L'exercice de style est pointu, ciselé, presque parfait. L'adaptation des textes d'Anouilh, Cher Antoine et Eurydice, prend tout son sens dans un jeu d'échos infini. Derrière ce visage peu familier vibre une ode à l'existence, où règnent le poids du testament, et le désir de conjuration.

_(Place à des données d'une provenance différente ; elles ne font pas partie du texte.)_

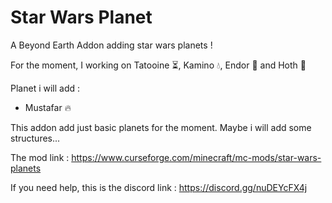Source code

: # Star Wars Planet
A Beyond Earth Addon adding star wars planets !

For the moment, I working on Tatooine ⏳, Kamino 💧, Endor 🌴 and Hoth 🧊


Planet i will add :
- Mustafar 🔥

This addon add just basic planets for the moment. Maybe i will add some structures...

The mod link : https://www.curseforge.com/minecraft/mc-mods/star-wars-planets

If you need help, this is the discord link : https://discord.gg/nuDEYcFX4j
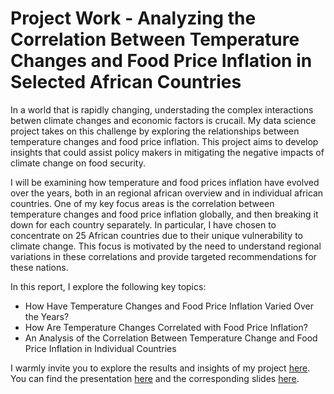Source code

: # Project Work - Analyzing the Correlation Between Temperature Changes and Food Price Inflation in Selected African Countries
In a world that is rapidly changing, understading the complex interactions betwen climate changes and economic factors is crucail. My data science project takes on this challenge by exploring the relationships between temperature changes and food price inflation. This project aims to develop insights that could assist policy makers in mitigating the negative impacts of climate change on food security.

I will be examining how temperature and food prices inflation have evolved over the years, both in an regional african overview and in individual african countries. One of my key focus areas is the correlation between temperature changes and food price inflation globally, and then breaking it down for each country separately. In particular, I have chosen to concentrate on 25 African countries due to their unique vulnerability to climate change. This focus is motivated by the need to understand regional variations in these correlations and provide targeted recommendations for these nations.

In this report, I explore the following key topics:

- How Have Temperature Changes and Food Price Inflation Varied Over the Years?
- How Are Temperature Changes Correlated with Food Price Inflation?
- An Analysis of the Correlation Between Temperature Change and Food Price Inflation in Individual Countries

I warmly invite you to explore the results and insights of my project [here](https://github.com/Zylesto/made-template/blob/main/project/report.ipynb). You can find the presentation [here](https://github.com/Zylesto/made-template/blob/main/project/presentation-video.mp4) and the corresponding slides [here](https://github.com/Zylesto/made-template/blob/main/project/slides.pdf).
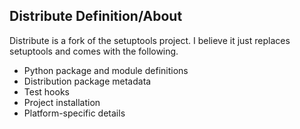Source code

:## Distribute Definition/About
Distribute is a fork of the setuptools project. I believe it just replaces
setuptools and comes with the following.

- Python package and module definitions
- Distribution package metadata
- Test hooks
- Project installation
- Platform-specific details
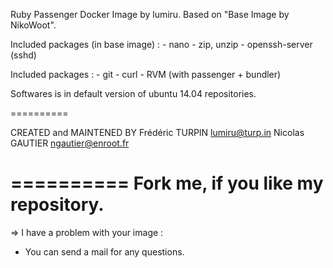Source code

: Ruby Passenger Docker Image by lumiru.
	Based on "Base Image by NikoWoot".

Included packages (in base image) : - nano
									- zip, unzip
									- openssh-server (sshd)

Included packages : - git
					- curl
					- RVM (with passenger + bundler)

Softwares is in default version of ubuntu 14.04 repositories.

==========

CREATED and MAINTENED BY
Frédéric TURPIN <lumiru@turp.in>
Nicolas GAUTIER <ngautier@enroot.fr>

==========
	Fork me, if you like my repository.
==========

=> I have a problem with your image :
- You can send a mail for any questions.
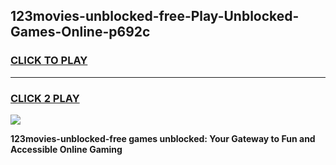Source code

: 
## 123movies-unblocked-free-Play-Unblocked-Games-Online-p692c
<h3>
<a href="https://premium76.site?title=123movies-unblocked-free&ref=25A">CLICK TO PLAY</a></h3>
<hr>

<h3>
<a href="https://premium76.site?title=123movies-unblocked-free&ref=25A">CLICK 2 PLAY</a>
  
</h3>

<a href="https://premium76.site?title=123movies-unblocked-free&ref=25A"><img src="https://clearcache.store/games.png"></a>


**123movies-unblocked-free games unblocked: Your Gateway to Fun and Accessible Online Gaming**

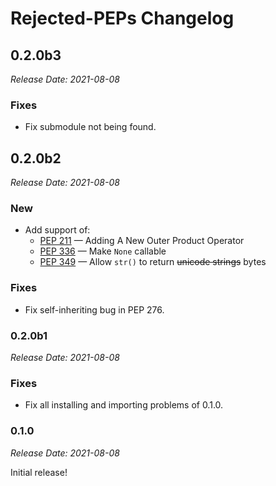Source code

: # Rejected-PEPs Changelog

## 0.2.0b3

_Release Date: 2021-08-08_

### Fixes

- Fix submodule not being found.

## 0.2.0b2

_Release Date: 2021-08-08_

### New

- Add support of:
	- [PEP 211](https://www.python.org/dev/peps/pep-0211/) — Adding A New Outer Product Operator
	- [PEP 336](https://www.python.org/dev/peps/pep-0336/) — Make `None` callable
	- [PEP 349](https://www.python.org/dev/peps/pep-0349/) — Allow `str()` to return ~~unicode strings~~ bytes

### Fixes

- Fix self-inheriting bug in PEP 276.

### 0.2.0b1

_Release Date: 2021-08-08_

### Fixes

- Fix all installing and importing problems of 0.1.0.

### 0.1.0

_Release Date: 2021-08-08_

Initial release!
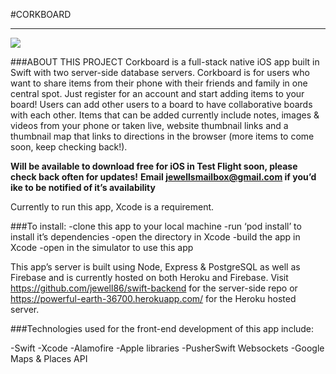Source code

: #CORKBOARD

------------------------------
![](https://bit.ly/2OhSG4E)


###ABOUT THIS PROJECT
Corkboard is a full-stack native iOS app built in Swift with two server-side database servers. Corkboard is for users who want to share items from their phone with their friends and family in one central spot. Just register for an account and start adding items to your board! Users can add other users to a board to have collaborative boards with each other. Items that can be added currently include notes, images & videos from your phone or taken live, website thumbnail links and a thumbnail map that links to directions in the browser (more items to come soon, keep checking back!). 

**Will be available to download free for iOS in Test Flight soon, please check back often for updates!**
**Email jewellsmailbox@gmail.com if you’d ike to be notified of it’s availability**

Currently to run this app, Xcode is a requirement. 

###To install:
-clone this app to your local machine
-run ‘pod install’ to install it’s dependencies
-open the directory in Xcode 
-build the app in Xcode
-open in the simulator to use this app

This app’s server is built using Node, Express & PostgreSQL as well as Firebase and is currently hosted on both Heroku and Firebase. Visit https://github.com/jewell86/swift-backend for the server-side repo or https://powerful-earth-36700.herokuapp.com/ for the Heroku hosted server.

###Technologies used for the front-end development of this app include:

-Swift
-Xcode
-Alamofire
-Apple libraries
-PusherSwift Websockets
-Google Maps & Places API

Le film commence, elle est là. Telle une marionnettiste, elle joue avec l'intrigue et ses personnages. Si Alain Resnais rassemble un magnifique bouquet d'acteurs, c'est à la Mort qu'il donne pourtant le rôle principal. Peut-elle être vaincue ? La question est ouverte, mise en abyme, et quel meilleur choix que le destin d'Eurydice pour la sublimer ? De loin en loin une toile se dessine, une idée se fait jour, la seule qui puisse délivrer l'auteur : son œuvre, image vivante, sans cesse renouvelée, lui survit. En parallèle, se répondent alors trois troupes qui sont autant de résonances de la pièce. Suprême tentative pour faire revivre, de façon posthume, l'artiste à travers son mythe, et ressusciter son esprit.

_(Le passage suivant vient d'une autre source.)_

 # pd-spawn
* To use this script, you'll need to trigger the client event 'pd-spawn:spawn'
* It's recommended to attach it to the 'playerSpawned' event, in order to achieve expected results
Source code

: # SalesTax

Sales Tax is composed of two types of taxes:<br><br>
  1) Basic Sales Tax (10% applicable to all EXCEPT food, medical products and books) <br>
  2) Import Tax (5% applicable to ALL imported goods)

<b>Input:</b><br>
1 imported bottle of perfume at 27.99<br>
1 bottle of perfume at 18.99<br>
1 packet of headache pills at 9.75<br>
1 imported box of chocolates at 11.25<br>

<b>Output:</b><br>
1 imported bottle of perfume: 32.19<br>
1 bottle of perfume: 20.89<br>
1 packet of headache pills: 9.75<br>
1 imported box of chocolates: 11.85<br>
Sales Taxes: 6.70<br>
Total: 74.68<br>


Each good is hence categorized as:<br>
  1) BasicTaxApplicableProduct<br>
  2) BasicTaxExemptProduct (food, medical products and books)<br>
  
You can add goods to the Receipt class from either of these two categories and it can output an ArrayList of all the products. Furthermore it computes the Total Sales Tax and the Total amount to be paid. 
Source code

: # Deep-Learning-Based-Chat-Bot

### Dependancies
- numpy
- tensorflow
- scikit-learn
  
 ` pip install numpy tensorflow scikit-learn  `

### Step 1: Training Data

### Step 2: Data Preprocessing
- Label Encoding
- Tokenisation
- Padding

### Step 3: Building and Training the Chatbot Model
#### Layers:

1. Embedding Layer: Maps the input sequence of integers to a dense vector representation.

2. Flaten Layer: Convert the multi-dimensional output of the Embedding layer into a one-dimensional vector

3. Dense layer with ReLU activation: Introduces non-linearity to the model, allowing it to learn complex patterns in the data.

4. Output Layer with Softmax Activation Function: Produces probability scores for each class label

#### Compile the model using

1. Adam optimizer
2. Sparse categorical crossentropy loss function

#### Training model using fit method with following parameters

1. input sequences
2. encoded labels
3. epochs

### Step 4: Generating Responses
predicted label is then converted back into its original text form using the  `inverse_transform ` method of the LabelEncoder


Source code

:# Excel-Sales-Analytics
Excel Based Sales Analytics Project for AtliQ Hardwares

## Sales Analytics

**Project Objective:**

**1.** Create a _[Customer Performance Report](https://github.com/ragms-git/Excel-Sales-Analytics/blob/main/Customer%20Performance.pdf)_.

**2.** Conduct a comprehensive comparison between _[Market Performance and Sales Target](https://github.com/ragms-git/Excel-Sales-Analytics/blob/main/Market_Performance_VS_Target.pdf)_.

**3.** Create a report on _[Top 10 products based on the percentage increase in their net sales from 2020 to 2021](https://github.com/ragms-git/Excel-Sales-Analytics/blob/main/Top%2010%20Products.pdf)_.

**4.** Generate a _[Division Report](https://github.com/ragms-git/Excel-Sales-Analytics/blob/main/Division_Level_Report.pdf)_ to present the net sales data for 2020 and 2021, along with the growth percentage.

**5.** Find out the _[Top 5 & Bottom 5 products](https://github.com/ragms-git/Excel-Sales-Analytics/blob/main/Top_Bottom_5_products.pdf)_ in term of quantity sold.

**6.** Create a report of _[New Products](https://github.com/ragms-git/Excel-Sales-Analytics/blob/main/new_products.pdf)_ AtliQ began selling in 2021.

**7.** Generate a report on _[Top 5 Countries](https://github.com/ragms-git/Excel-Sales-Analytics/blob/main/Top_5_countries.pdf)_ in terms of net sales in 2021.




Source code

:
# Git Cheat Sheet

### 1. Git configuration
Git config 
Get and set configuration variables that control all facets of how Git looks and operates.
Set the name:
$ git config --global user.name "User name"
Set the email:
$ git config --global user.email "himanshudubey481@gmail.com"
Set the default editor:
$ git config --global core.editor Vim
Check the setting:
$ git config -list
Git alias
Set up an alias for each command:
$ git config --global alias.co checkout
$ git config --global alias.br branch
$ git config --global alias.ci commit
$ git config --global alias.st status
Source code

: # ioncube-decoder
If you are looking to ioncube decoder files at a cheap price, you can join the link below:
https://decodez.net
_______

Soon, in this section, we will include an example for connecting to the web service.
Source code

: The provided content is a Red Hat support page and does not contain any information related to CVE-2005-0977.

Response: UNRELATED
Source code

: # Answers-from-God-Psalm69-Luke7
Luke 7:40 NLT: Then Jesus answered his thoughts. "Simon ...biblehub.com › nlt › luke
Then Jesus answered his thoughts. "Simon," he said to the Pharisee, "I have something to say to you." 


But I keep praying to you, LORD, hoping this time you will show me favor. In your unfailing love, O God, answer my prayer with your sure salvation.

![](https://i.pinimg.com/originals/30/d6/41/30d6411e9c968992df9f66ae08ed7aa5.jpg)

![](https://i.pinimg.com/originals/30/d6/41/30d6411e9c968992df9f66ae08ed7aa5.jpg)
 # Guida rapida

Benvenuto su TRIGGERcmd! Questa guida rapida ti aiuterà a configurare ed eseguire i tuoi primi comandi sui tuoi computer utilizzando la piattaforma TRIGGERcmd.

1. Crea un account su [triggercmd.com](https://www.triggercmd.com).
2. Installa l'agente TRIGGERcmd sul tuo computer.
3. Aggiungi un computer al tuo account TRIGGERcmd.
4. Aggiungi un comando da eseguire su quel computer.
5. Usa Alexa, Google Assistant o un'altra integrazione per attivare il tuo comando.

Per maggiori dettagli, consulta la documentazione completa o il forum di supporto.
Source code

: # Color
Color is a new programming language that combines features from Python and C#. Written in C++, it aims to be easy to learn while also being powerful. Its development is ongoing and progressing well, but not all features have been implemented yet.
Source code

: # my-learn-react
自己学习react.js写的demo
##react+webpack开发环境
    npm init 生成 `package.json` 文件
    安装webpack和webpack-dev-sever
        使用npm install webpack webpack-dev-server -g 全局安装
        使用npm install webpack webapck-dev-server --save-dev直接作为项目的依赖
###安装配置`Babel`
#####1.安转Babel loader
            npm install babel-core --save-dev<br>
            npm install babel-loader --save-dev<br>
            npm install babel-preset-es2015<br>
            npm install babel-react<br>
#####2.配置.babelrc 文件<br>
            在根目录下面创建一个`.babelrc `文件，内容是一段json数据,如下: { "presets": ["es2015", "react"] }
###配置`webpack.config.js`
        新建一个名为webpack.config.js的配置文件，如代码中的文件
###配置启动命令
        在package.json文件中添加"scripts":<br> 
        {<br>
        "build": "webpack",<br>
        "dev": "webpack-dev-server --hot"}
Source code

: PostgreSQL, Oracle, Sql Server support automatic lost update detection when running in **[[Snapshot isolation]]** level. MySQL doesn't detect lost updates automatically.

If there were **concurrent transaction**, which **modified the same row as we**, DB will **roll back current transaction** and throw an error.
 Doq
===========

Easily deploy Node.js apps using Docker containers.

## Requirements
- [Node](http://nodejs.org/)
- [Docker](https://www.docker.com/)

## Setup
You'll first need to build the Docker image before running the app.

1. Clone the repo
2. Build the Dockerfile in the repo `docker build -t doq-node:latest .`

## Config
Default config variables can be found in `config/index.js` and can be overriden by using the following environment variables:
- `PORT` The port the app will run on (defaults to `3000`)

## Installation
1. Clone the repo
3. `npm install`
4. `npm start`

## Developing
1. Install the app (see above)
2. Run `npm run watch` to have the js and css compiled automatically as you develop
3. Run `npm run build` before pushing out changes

Tout au long du film, à la faveur de ces comédiens qu'Alain Resnais aime tant, règne une tendresse, qui sonne comme un appel au réconfort. La mise en abyme se double-t-elle, à travers le réalisateur Antoine, du reflet d'Alain Resnais ? En quête de célébration, le dramaturge éteint réunit, par-delà la mort, son chœur de tragédiens pour chanter l'héritage de celui qui s'est tu. Chœur battant, dont chaque souffle, chaque cillement semble exprimer, à lui seul et toute entière, la force de la vie, sa fragilité aussi. Contraste. La vie, la mort. La Mort, la Vie... Et l'espérance que, comme dans la fable d'Eurydice et Orphée, l'amour triomphe de la Faucheuse, par la réunion des amants.
Un hommage au théâtre, une redécouverte du cinéma ; de réminiscences en chuchotements, un crescendo s'élève, les partitions se croisent, l'alchimie est saisissante. Mélange des genres, des tons, de la tragédie à la comédie, d'un art, l'autre... On sent, éperdument, un désir de réunir toutes ces saveurs dans une immense étreinte. L'ultime ? Vous n'avez encore rien vu.
Tiphaine Mérot
* "Le cinéma est un cimetière vivant", Alain Resnais.
Vous n'avez encore rien vu, un film d'Alain Resnais, avec M. Amalric, P. Arditi, S. Azéma, J.-N. Brouté, A. Consigny, A. Duperey, H. Girardot, G. Lartigau, M. Piccoli, D. Podalydès, M. Robin, A. Seweryn, J.-C. Sibertin-Blanc, M. Vuillermoz, L. Wilson ; sortie en salles le 26 sept. 2012.